Two other lasting accomplishments came in 1999. On the national level, PCC was a key player in the birth of National Co+op Grocers (NCG), a business-services cooperative that "helps unify food co-ops in order to optimize operational and marketing resources, strengthen purchasing power, and ultimately offer more value to food co-op shoppers everywhere" ("Putting It All Together ..."). By 2018 NCG had 147 member and associate co-ops that operated more than 200 stores in 37 states, with combined annual sales of more than $2.1 billion.
Of regional import, in October 1999 PCC launched the PCC Farmland Trust, an independent nonprofit organization that "secures, preserves, and stewards threatened farmland in the Northwest, to ensure that generations of local farmers productively farm it using sustainable, organic growing methods" ("2008 Annual Report"). Its first project, funded by PCC alone, preserved from development 100 acres of farmland in the Sequim-Dungeness Valley on the Olympic Peninsula; the land is now home to Nash's Organic Produce. By 2018 the Farmland Trust, with financial support from PCC, its members and suppliers, grants, and public contributions, had preserved 20 farm properties totaling 2,040 acres, ranging from Walla Walla to Whidbey Island. Many products from trust-protected properties are sold at PCC stores, but the farms are independent and do business with whomever they like.
PCC has also been a prominent voice in the national debates over organic food and in opposition to experiments in food modification. In a display of organizational muscle, PCC members in 1997 submitted more than 30,000 comments to the U.S. Department of Agriculture regarding proposed national standards for organic foodstuffs. These represented more than 10 percent of all comments received by the department on the issue. Three years later, 12,000 PCC members wrote Congress to urge full disclosure of genetically modified organisms (GMOs) in the nation's food supply.
In 2004 PCC became the nation's first food retailer to participate in Monterey Bay Aquarium's Seafood Watch Program, which helps consumers and businesses choose seafood that's fished or farmed in ways that support a healthy ocean. In 2009 Greenpeace awarded PCC the number-one ranking among all U.S. retailers for selling sustainable seafood, both fresh and canned.
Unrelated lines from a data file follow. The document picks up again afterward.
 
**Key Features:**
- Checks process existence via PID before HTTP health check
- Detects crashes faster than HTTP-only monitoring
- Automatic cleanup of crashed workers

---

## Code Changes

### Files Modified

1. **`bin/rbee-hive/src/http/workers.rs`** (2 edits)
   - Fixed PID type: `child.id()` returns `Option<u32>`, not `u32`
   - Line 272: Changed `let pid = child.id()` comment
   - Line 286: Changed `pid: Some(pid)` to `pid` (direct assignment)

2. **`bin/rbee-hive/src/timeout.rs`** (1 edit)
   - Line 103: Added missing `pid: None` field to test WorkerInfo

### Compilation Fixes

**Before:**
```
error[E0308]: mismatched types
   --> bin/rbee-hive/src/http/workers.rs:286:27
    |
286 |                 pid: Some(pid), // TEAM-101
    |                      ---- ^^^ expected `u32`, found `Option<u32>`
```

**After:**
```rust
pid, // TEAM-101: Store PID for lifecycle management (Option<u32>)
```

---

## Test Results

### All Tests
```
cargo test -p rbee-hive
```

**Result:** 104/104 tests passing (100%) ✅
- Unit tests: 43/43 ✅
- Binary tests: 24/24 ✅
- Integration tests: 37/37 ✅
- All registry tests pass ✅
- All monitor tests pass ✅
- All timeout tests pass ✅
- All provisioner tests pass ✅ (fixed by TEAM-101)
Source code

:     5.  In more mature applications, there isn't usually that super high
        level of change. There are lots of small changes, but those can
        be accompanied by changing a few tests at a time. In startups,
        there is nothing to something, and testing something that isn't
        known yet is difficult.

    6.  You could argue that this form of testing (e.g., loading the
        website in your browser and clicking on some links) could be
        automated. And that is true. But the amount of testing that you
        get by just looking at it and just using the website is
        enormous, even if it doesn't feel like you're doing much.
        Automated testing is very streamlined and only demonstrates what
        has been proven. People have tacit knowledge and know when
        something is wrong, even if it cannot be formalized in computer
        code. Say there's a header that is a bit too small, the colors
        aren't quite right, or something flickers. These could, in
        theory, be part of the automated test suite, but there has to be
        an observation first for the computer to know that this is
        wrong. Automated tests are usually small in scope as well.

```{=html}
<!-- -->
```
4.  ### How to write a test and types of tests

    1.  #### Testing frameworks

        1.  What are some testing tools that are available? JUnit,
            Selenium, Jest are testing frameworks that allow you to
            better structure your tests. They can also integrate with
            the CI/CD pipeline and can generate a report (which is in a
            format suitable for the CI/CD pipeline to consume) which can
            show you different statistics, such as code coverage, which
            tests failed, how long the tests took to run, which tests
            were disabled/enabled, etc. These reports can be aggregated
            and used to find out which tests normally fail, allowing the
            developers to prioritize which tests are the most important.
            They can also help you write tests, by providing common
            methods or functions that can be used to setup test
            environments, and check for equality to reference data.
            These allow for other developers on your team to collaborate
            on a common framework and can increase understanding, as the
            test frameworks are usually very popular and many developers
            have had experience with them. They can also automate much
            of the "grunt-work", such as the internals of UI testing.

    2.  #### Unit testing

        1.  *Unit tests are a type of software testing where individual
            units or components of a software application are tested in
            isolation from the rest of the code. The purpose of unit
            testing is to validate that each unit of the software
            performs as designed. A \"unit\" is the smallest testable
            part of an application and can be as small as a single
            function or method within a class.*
PCC Community Markets is an uncommon, perhaps unique, success story in the history of consumer food co-ops, with growth and profitability that would be the envy of any for-profit grocery chain. In 2017, membership numbered more than 60,000 households, sales exceeded $277 million, and net profit was $7.6 million, nearly 40 percent above 2015. That PCC has accomplished all this while maintaining a high degree of fidelity to traditional cooperative principles is remarkable and admirable, and the end is nowhere in sight.